On one level, the left did the right a favor on this one, taking those buffoons out of the picture. That said, the plaintiffs’ case was thin. Yet the jury went for it, and a “movement” was quashed (its leaders were financially crippled, and a shot was fired across the bow of anyone who might follow in their footsteps).

Now, get this: On June 3, 2020, in the aftermath of the BLM looting and riots that ravaged Beverly Hills and the Jewish Fairfax District, the L.A. Times ran a piece in which the head of BLM-L.A. bragged that the group had “deliberately descended” on L.A.’s white and Jewish areas in order to put “pain” in the “faces” of the residents. The BLM leader unapologetically admitted that the violent “unrest” was planned “by design” with a racial target.

That one article contains more evidence to prevail civilly under the Charlottesville standard than anything presented by the Charlottesville plaintiffs. And imagine what additional material could be garnered during discovery and via depositions if a civil suit were initiated. And remember—these lawsuits often bankrupt defendants whether they’re successful or not. It’s all about forcing your foes into mounting a costly defense.

But too many of you would rather share Breitbart pieces about BLM leaders’ multimillion-dollar homes than try to actually penalize those monsters and take their homes for the harm they’ve caused.

“Hey, looky—I shared a link. I owned ’em!”

For the past year I’ve suggested to high-profile rightists that they should launch a Charlottesville-style lawsuit against BLM-L.A. And you know the response I typically got? “Gyuk-gyuk-gyuk, why would we wanna help L.A.? Ya gits what ya voted fer!”

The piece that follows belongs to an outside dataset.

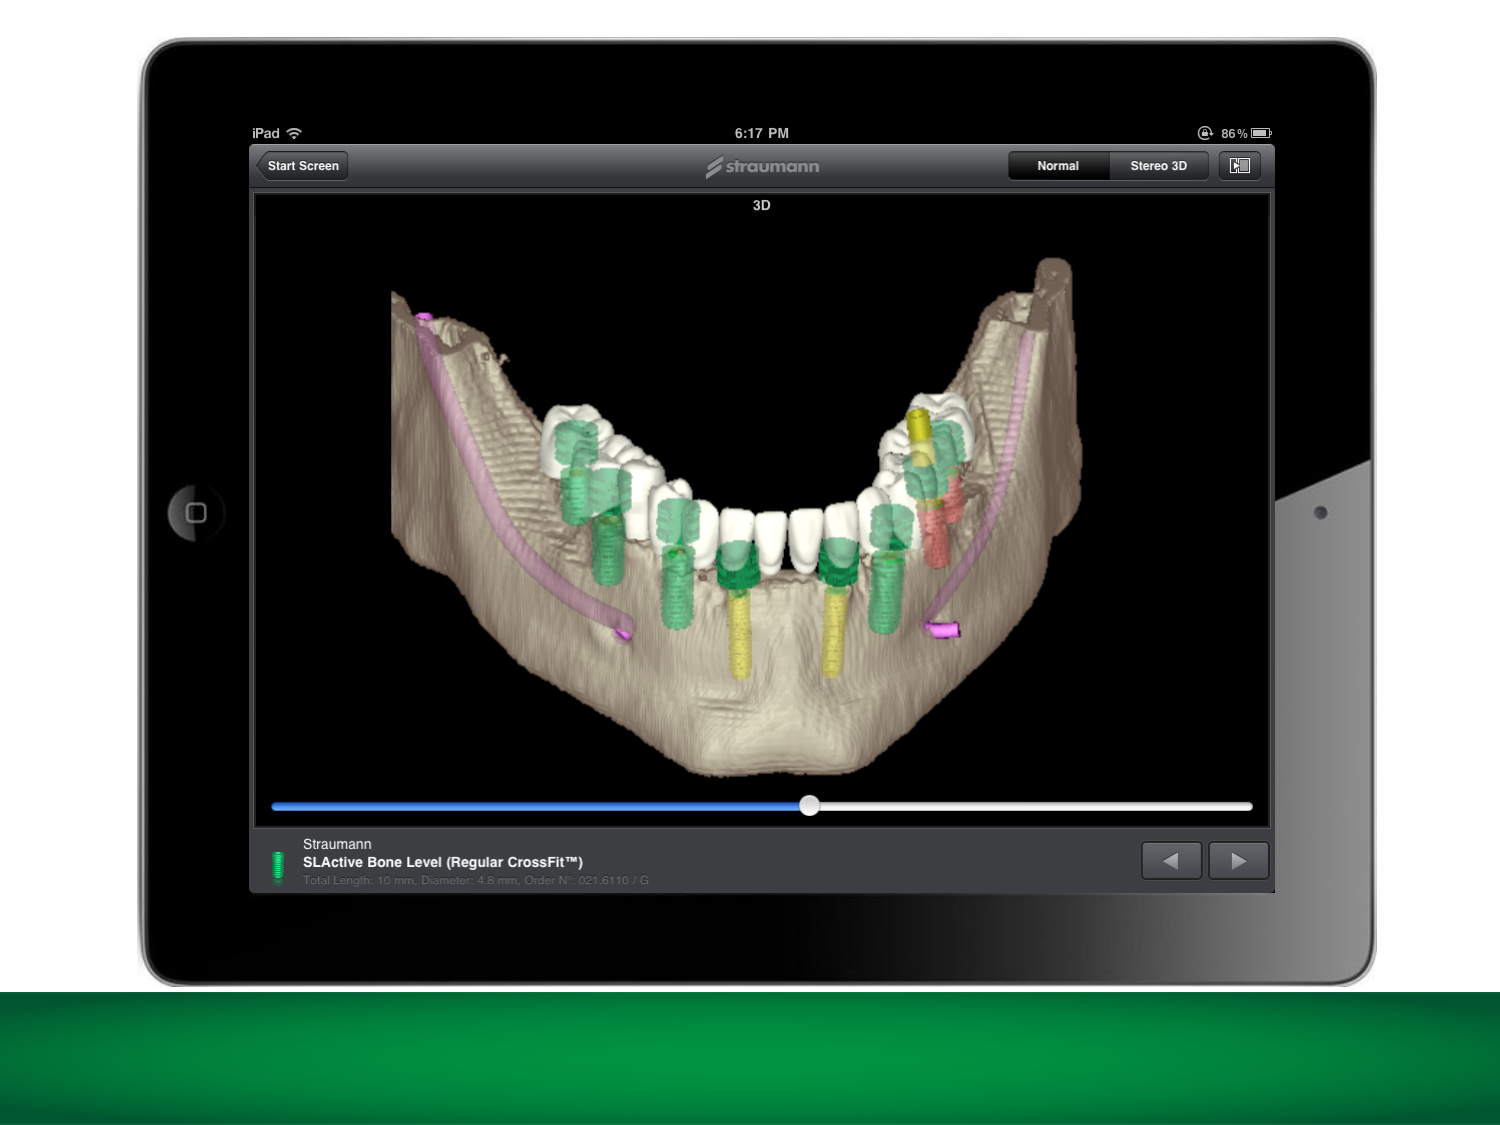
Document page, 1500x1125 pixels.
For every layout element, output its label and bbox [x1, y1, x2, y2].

picture [0, 992, 1500, 1125]
picture [137, 37, 1377, 987]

Hence why another zombie horse I keep beating is the “hyuk-hyuk it’s not my problem” red-state rightists. The leftist legal powerhouses behind the Charlottesville case didn’t give a shit about the city. The trial wasn’t about the city. The Charlottesville lawsuit was used to bankrupt a national movement.

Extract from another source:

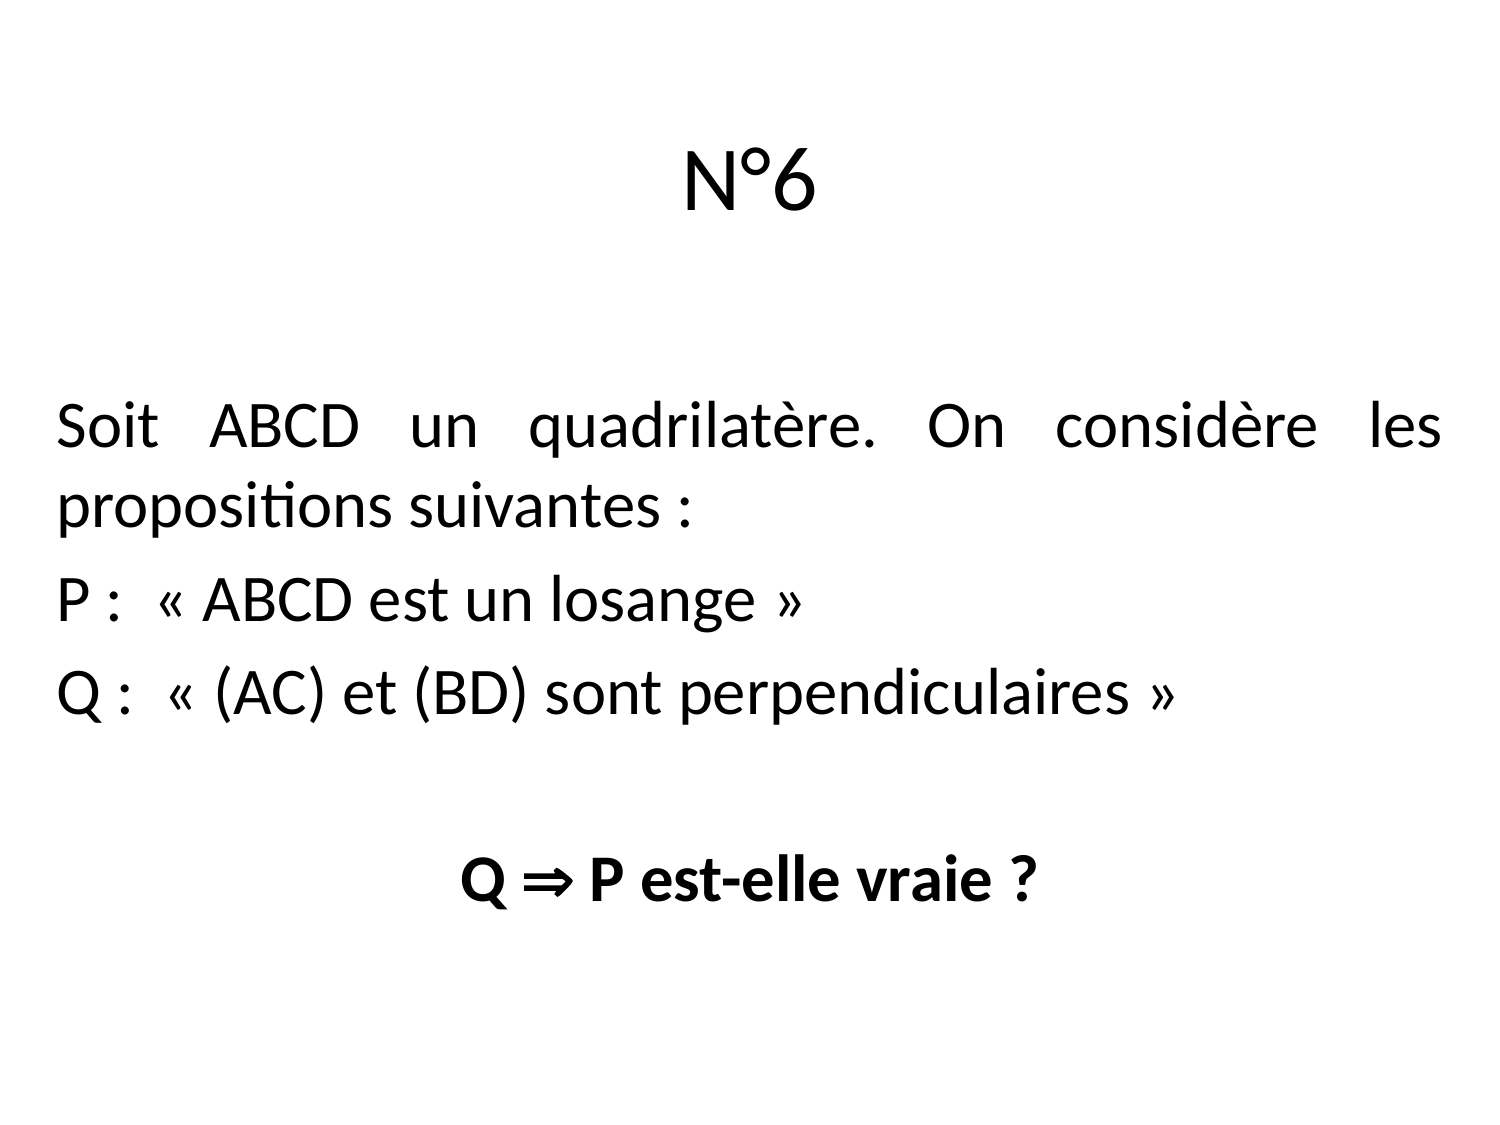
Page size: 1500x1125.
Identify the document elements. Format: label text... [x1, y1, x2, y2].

text_box N°6 [0, 104, 1500, 244]
list Soit ABCD un quadrilatère. On considère les propositions suivantes : P : « ABCD est un losange » Q : « (AC) et (BD) sont perpendiculaires » Q  P est-elle vraie ? [41, 373, 1459, 969]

But if you suggest that rightists should employ a successful strategy to bankrupt BLM the same way leftists used Charlottesville to bankrupt the Unite the Right goons (who were already practically penniless, whereas the BLM leaders have deep pockets), you get the John Noltefuck yoo ahm a red stater” assholes who wouldn’t know Sun Tzu from Sum Jew.

The Charlottesville trial reamed the tiki-torchers, and yet there are still people on the right—the ones who cheered the “one…singular sensation” terpsichoreans of Patriot Front—who say, “Let’s not copy the successful strategy that took down the Charlottesville planners, but rather let’s plan more Charlottesvilles that will lead to more of us being taken down!”

Suicidal tactics from brainless termites. And if these bugs are feds or fuckups, does it matter? Don’t you lose either way?

Gas ’em back into the woodwork.

This is the scabbing stage of Trump herpes. You pick at it, you go back to ulcer stage. You ignore it, you progress to healing stage. Yes, it was a lot of fun to cosplay and meme and hail for Trump. But Trump didn’t win in 2016 because of that. He won because he spoke basic truths that resonated with folks who are too busy working to LARP. And when he abandoned his platform the rightist performance artists couldn’t let go of their Cirque du Soleil floor show. It was no longer about what’s good for America; it was about a bunch of faggoty buskers who can be counted on to ignore the Charlottesville civil trial precedent and dismiss attempts to recall Soros-backed district attorneys. They’ll embrace Lin Wood and Sidney Powell and feverishly cling to new lunatic theories about how Trump will be installed as president on Christmas Day.

If it’s unhelpful, they’ll do it. Guaranteed.

Meanwhile, the sane among us will recall Marge Simpson’s wise words back in 1990: “I guess one person can make a difference. But most of the time, they probably shouldn’t.”

There are a hundred ways to make a difference smartly and effectively. And a thousand ways to “make a difference” in a manner that by your stupidity benefits your foes.

And by God if you can’t tell the difference, sit the next few elections out.